◆ **WHAT IS EXPECTED**: From the entries below, determine the number of lines that contain "encontrão". Give that number by itself.

◆ **EXERCISE DATA**:
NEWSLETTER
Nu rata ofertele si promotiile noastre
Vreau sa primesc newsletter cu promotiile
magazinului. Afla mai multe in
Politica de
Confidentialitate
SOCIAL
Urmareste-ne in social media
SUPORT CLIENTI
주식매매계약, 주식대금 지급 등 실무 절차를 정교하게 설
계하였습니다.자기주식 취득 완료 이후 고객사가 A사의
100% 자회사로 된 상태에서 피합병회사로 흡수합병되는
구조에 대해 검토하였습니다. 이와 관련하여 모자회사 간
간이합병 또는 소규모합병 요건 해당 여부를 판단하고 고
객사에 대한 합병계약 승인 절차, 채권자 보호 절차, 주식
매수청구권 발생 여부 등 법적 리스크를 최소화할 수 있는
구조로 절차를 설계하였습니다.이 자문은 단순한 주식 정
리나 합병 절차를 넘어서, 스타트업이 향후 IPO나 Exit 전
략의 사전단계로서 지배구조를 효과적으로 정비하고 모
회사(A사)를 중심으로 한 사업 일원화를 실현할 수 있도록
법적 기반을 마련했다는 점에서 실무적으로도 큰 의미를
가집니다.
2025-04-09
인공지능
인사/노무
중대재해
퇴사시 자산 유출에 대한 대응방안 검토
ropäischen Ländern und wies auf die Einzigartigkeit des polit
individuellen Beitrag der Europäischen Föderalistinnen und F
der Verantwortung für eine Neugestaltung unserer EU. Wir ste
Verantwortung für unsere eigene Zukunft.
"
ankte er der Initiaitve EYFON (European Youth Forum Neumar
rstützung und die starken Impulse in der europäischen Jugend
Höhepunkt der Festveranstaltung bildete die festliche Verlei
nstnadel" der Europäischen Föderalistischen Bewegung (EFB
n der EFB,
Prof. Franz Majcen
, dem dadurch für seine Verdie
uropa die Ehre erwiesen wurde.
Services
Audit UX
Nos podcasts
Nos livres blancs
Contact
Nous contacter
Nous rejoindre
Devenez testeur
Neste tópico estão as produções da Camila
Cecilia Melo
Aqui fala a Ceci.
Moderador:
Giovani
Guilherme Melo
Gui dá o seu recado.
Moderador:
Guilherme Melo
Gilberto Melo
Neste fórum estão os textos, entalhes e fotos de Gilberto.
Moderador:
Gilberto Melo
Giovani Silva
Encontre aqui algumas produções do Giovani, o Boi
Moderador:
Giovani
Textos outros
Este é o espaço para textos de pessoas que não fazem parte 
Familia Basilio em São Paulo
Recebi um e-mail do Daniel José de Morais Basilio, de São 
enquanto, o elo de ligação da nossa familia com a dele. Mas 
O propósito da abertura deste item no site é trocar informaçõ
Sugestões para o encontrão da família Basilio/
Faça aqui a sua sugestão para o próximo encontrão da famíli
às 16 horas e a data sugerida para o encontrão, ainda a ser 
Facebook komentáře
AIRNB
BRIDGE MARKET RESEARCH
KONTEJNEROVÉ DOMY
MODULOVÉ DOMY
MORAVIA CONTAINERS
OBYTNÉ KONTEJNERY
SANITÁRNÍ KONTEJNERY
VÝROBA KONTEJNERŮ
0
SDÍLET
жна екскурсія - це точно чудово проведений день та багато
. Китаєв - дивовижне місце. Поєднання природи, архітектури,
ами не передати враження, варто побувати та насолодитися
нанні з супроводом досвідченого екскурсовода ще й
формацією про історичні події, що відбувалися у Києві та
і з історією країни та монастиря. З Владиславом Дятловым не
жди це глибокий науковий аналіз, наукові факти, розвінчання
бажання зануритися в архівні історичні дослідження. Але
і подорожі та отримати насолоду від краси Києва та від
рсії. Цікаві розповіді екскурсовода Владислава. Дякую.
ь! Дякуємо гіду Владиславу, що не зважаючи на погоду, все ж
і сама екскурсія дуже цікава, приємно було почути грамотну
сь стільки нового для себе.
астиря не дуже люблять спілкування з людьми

◆ **FINAL ANSWER**: 3